Klooster Sint Josephsberg

Ons klooster is gebouwd rondom een binnenhof.
Dit is niet zozeer een tuin, als wel een open en stille ruimte als een kern waaromheen alles is geordend. Vaak staat in het midden een put, of is er een andere ronde vorm.
De cirkel is vanouds een symbool voor God. En vanuit dat middelpunt stroomt de stilte uit in alle windrichtingen in het vierkant (symbool van de wereld) waar het leven van alledag zich afspeelt. De architectuur van ons klooster sluit aan bij onze innerlijke beleving. De eenvoud ervan bevordert, dat ons leven afgestemd blijft op het geheim van God.

In de vierkante pandgang komen de verschillende aspecten van het leven samen. Alle elementen van het leven worden er op een evenwichtige wijze met elkaar verbonden. Deze structuur biedt een ruimtelijk kader aan ons dagelijkse leven. De gebeurtenissen van elke dag krijgen daarbinnen een eigen plaats.
In de pandgang hangen de naamlijsten van alle geprofeste zusters die vanaf 1721 in ons klooster gewoond hebben. Zo blijven zij in onze gedachtenis.
Rondom de pandgang liggen dan de vertrekken voor de behoeften van het lichaam: de refter en de keuken. En de vertrekken die de geest kunnen voeden: de bibliotheek en een studieruimte.

Verder is de pandgang ook de verbinding naar de werkplekken, bijvoorbeeld de hostiebakkerij en wasserij, en komen er trappen op uit die leiden naar de eigen kamers van de zusters.
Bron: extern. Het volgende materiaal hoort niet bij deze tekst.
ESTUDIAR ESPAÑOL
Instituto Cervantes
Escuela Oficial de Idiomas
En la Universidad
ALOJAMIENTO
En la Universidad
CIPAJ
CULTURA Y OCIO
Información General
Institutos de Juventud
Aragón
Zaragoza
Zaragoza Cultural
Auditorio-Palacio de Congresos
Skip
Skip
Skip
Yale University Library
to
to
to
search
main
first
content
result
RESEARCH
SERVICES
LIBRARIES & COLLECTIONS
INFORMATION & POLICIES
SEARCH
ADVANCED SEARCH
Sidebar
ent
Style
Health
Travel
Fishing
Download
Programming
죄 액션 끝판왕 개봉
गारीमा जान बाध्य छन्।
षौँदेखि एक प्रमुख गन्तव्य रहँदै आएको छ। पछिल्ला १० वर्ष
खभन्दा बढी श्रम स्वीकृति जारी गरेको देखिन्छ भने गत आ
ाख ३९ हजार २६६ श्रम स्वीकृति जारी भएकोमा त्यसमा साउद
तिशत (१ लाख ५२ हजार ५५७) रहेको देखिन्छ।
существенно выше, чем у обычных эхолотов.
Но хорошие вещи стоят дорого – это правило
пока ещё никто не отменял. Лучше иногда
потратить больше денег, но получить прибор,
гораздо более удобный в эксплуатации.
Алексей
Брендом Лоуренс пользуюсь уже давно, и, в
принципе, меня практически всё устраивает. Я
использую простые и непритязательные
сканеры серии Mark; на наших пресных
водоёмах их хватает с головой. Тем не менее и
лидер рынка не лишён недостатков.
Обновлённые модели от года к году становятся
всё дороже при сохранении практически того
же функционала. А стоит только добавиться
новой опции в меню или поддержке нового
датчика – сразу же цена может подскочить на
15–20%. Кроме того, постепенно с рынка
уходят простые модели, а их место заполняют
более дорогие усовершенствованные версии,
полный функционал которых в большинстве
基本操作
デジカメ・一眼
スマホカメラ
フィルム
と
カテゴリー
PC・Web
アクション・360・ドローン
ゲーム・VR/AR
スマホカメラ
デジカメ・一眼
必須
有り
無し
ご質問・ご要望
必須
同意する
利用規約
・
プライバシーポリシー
En er is ook de doorgang naar een afzonderlijk verblijf voor onze gasten.
Via de pandgang komen we ook in de kerk (gebouwd in 1898) om het getijdengebed en de eucharistie te vieren. De kerk vormt het ontmoetingspunt tussen binnen en buiten. Zusters en gasten komen er samen om te bidden. Het gebed is de ademhaling van onze verbondenheid.
Vanuit het getijdengebed in de kerk gaat ieder persoonlijk weer haar gang om elkaar op gestelde tijden weer te vinden als biddende gemeenschap.
We vinden elkaar ook op gestelde tijden als een gemeenschap die met elkaar in gesprek is, afspraken maakt, ontspant of feesten viert. Dit gebeurt in de recreatieruimte.

De tuin kent seizoenen, zoals ook ons leven. Wil alles in die tuin tot bloei komen, dan is er aandacht en zorg nodig voor elke plant en boom. Ook de grote tuin rond ons klooster is belangrijk in ons leven. We kunnen er in stilte van de natuur genieten: van de bomen, de bloemen en het groen. Er worden wat groenten en fruit gekweekt; en uit de kruidentuin putten we voor de keuken én het hele jaar door (vers of gedroogd) voor de kruidenthee.
De schapen helpen ons om het gras kort te houden.
Het kerkhof in de tuin helpt ons onze overleden zusters niet te vergeten. Een kruisje met de naam op ieders graf symboliseert de hoop op de verrijzenis.